Ереван — один из немногих городов на постсоветском пространстве, где еще осталось что-то нормальное. Вот мы с вами говорим, и мы друг друга понимаем. Мне трудно найти в Америке или Европе человека, которого я также хорошо смог бы понять. В Ереване остался дух города. Я выхожу в центр и у меня какое-то спокойствие, здесь я меньше всего нервничаю. Сегодня здесь мой брат, племянник, многие мои родственники, многие из моих друзей живы, хотя с каждым днем нас становится все меньше и меньше…

…Помню, когда я встретился с известным российским пианистом Виктором Карповичем Мержановым (незадолго до его смерти) и спросил, как он поживает, Мержанов ответил: “Ты знаешь, очень плохо…” — “Вы себя плохо чувствуете?” — “Нет, самочувствие — это не то… Ты представляешь, прихожу домой и мне некому позвонить… И это так страшно”. Когда он мне это сказал, я почувствовал, как постепенно все отсекается от человека и он остается один.

…И отвечая на вопрос, хотел бы ты жить вечно, естественно, ответишь “нет”, глядя на такой пример. Потому что жизнь человека — это его общение с миром, с близкими, с друзьями, с родными. И единственное место, где эта близость осталась, — наш Ереван.

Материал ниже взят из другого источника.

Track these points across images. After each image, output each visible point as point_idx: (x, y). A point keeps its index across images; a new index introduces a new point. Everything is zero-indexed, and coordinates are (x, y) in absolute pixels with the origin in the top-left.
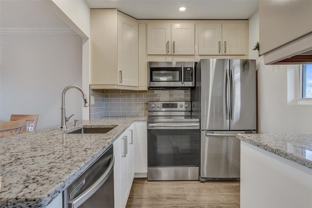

— То есть то место, где есть кого увидеть и кому позвонить…

— …и, самое главное, почувствовать частичку себя и вообще все в этом городе: начиная с воздуха, воды, природы, вкуса овощей, фруктов, хлеба — всего того, с чем мы родились и не расстаемся, где бы ни находились территориально. А запахи!.. Ереванского аромата нет нигде на свете — он только тут, и, естественно, это притягивает. Так что мы, носители этой памяти, этой истории, и есть магнетизм этого города!